I told BIKE ME! forum member rzCrew about it, and he wanted to come, too.
I sat down with Google Maps and mapped out some interesting roads to ride on, I put a new Roadsmart on the back of the Viffer, and I was ready to go.
Bly was waiting outside my home at 0655 on Saturday, and my daughter Phoebe came down ostensibly to see us off, but really to show Bly her new pet, Mr Bond.
Bly pronounced Mr Bond cool. I asked Phoebe to take a photo of us before we left. "You'll have to hold Mr Bond", she said.
I held Mr Bond, Phoebe took a photo of the bikes, and a photo of Mr Bond, and we fired up the bikes at 0702.
rzCrew was waiting on the M7 just like he said he would be. He saw us when we saw him, his cigarette hit the ground, and by the time our wheels stopped he had his helmet on and was throwing a leg over his Speed Triple.
We stopped briefly at the Narellan Road turnoff on the Hume to give Pete, the winner of Caption Competition Packer, his prize; and to admire his sparkling black Suzuki Bandit 1200.
I told Pete where we were going and invited him to join us for a while on the road. "Lunch is at Bombala", I said. "Wouldn't be a bad day run on the Bandit."
But Pete had a family birthday celebration to attend, so he said he would only ride with us to the Picton turnoff.
I led down the highway, picking off the cars one by one. When I saw the gaily-coloured late model sedan parked on the right hand side of the carriageway out in the middle of no-where for no apparent reason, I ducked in between two cars, and checked my mirror.
Ouch! Pete was in the middle of delivering a Bandit-sized load of torque to the tar just as the word "POLICE" became visible on the side of the car. The car started moving.
It never caught up to us. Pete turned off at Picton. We continued down the highway, leaving it at Mittagong. Another police car cruised past us as we stopped at the last service station in town before the highway exit.
We continued southward, crossing the eastern edge of the ACT in two places before stopping again for gas in Queanbeyan, and continued south on the Monaro Highway to Bombala.

——————————

Set problem A - Pull out every line of the entries below that contains the word "their".

——————————

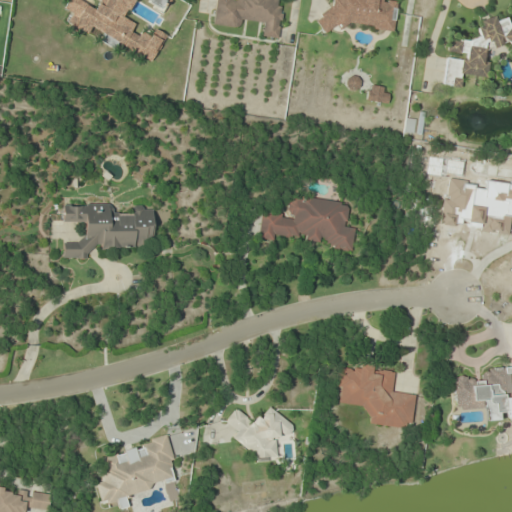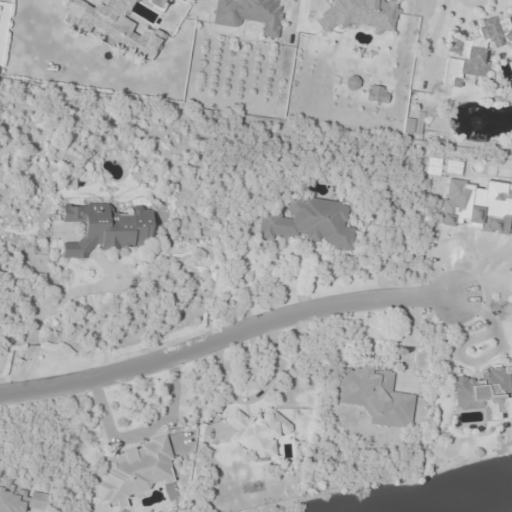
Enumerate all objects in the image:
building: (359, 13)
building: (248, 14)
building: (114, 25)
building: (474, 50)
building: (351, 82)
building: (376, 94)
building: (480, 201)
building: (308, 222)
building: (106, 228)
road: (224, 334)
building: (484, 392)
building: (374, 396)
building: (259, 431)
building: (134, 469)
river: (471, 491)
building: (22, 500)
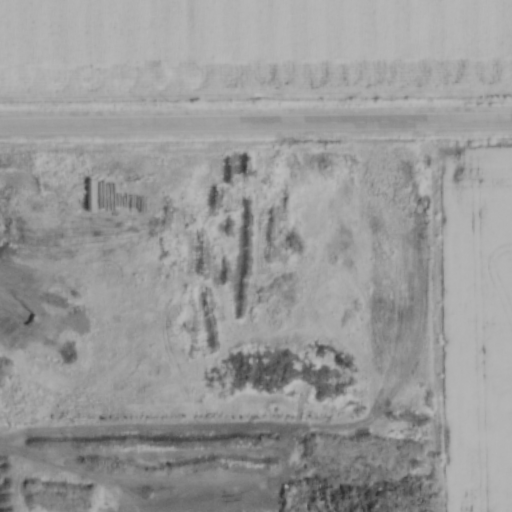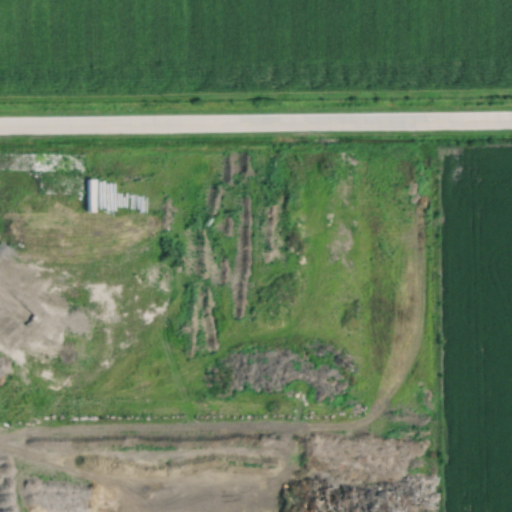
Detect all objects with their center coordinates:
crop: (251, 46)
road: (256, 120)
crop: (474, 327)
road: (149, 395)
crop: (307, 399)
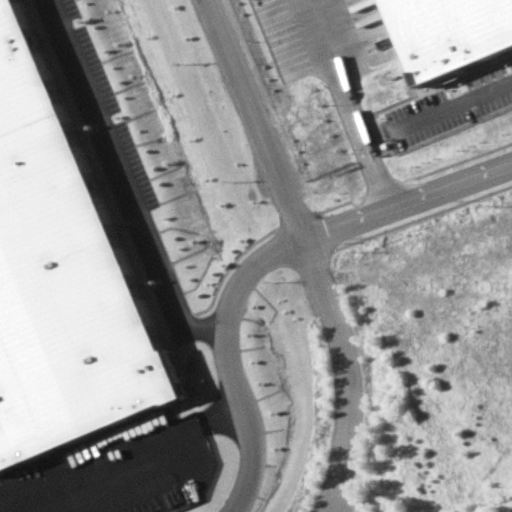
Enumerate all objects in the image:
building: (510, 12)
building: (439, 32)
road: (344, 104)
road: (453, 110)
road: (125, 179)
road: (407, 201)
road: (307, 250)
building: (57, 272)
building: (63, 278)
road: (228, 359)
road: (130, 456)
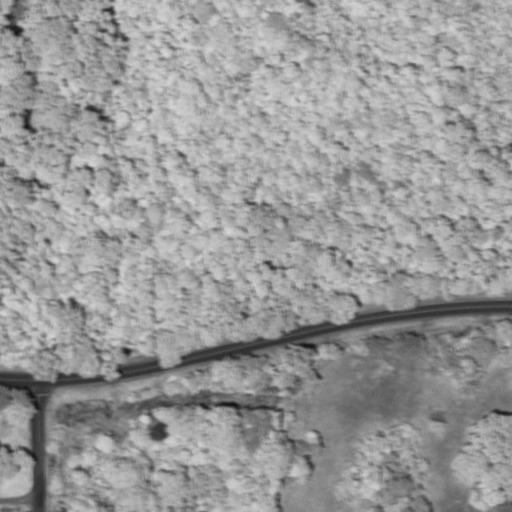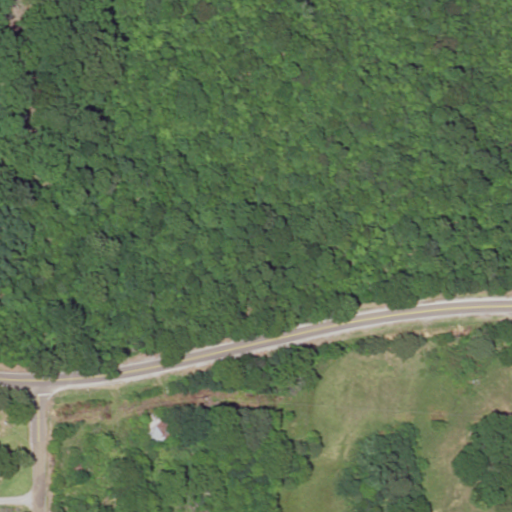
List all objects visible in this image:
building: (36, 72)
road: (255, 346)
building: (156, 427)
road: (33, 448)
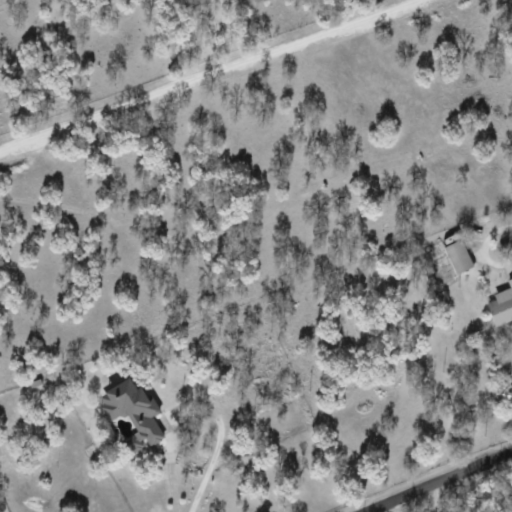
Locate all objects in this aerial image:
road: (207, 74)
building: (458, 256)
building: (501, 305)
building: (133, 413)
road: (441, 483)
road: (185, 486)
road: (436, 499)
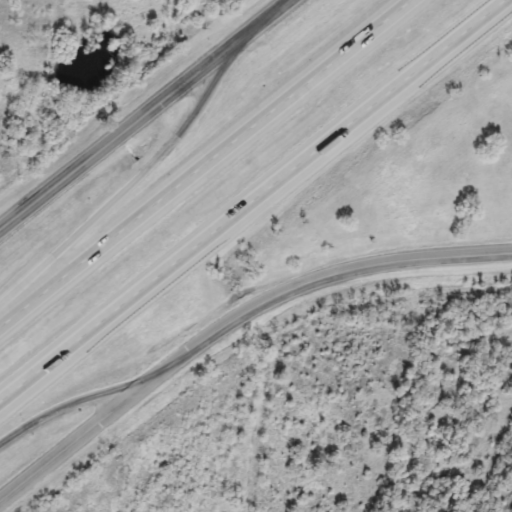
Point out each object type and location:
road: (255, 17)
road: (117, 126)
road: (205, 163)
road: (128, 177)
road: (251, 200)
road: (328, 273)
road: (81, 398)
road: (83, 425)
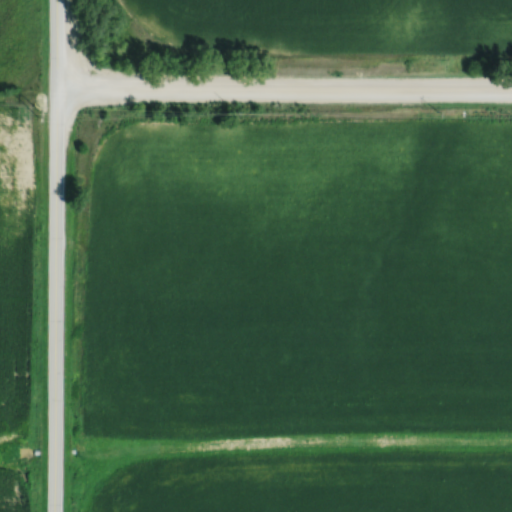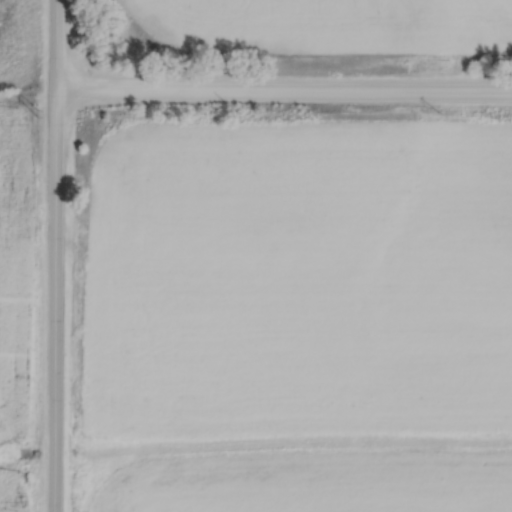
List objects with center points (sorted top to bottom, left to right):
road: (285, 89)
power tower: (39, 113)
road: (56, 256)
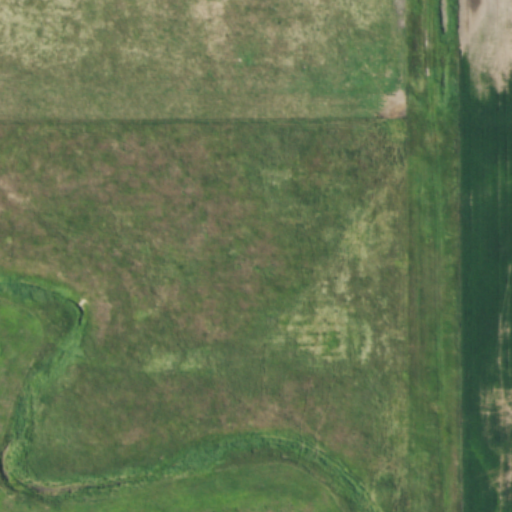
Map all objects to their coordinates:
road: (431, 256)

——————————

Set problem B - Reproduce word for word the stretch of the motorcycle trip account above from "But Pete had" through "the highway exit.".

Written answer A -
Detect all objects with their center coordinates:
Map all objects to their coordinates:

Written answer B -
But Pete had a family birthday celebration to attend, so he said he would only ride with us to the Picton turnoff.
I led down the highway, picking off the cars one by one. When I saw the gaily-coloured late model sedan parked on the right hand side of the carriageway out in the middle of no-where for no apparent reason, I ducked in between two cars, and checked my mirror.
Ouch! Pete was in the middle of delivering a Bandit-sized load of torque to the tar just as the word "POLICE" became visible on the side of the car. The car started moving.
It never caught up to us. Pete turned off at Picton. We continued down the highway, leaving it at Mittagong. Another police car cruised past us as we stopped at the last service station in town before the highway exit.